ABOUT THIS TASK →
The answer must be an exact copy of the records, with every picture left out.

Extracted records →
★ ★ ★

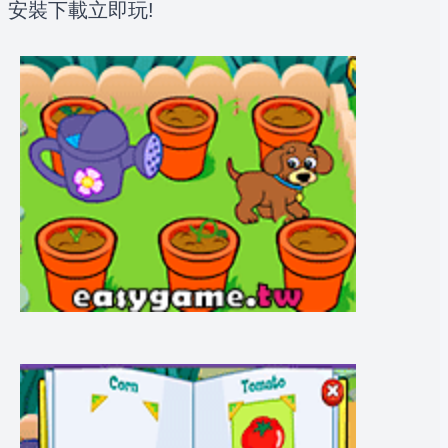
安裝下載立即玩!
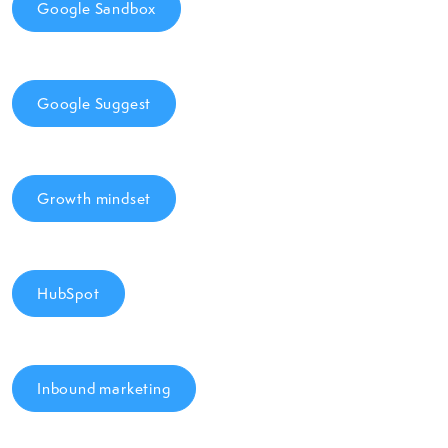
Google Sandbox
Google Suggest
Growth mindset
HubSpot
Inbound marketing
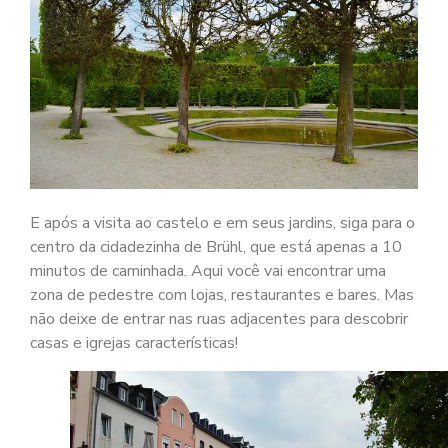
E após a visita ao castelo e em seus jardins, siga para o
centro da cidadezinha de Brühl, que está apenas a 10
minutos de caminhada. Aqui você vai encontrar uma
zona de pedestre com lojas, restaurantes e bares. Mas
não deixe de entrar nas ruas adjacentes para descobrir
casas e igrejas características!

★ ★ ★

EXERCISE ANSWER →
安裝下載立即玩!
Google Sandbox
Google Suggest
Growth mindset
HubSpot
Inbound marketing
E após a visita ao castelo e em seus jardins, siga para o
centro da cidadezinha de Brühl, que está apenas a 10
minutos de caminhada. Aqui você vai encontrar uma
zona de pedestre com lojas, restaurantes e bares. Mas
não deixe de entrar nas ruas adjacentes para descobrir
casas e igrejas características!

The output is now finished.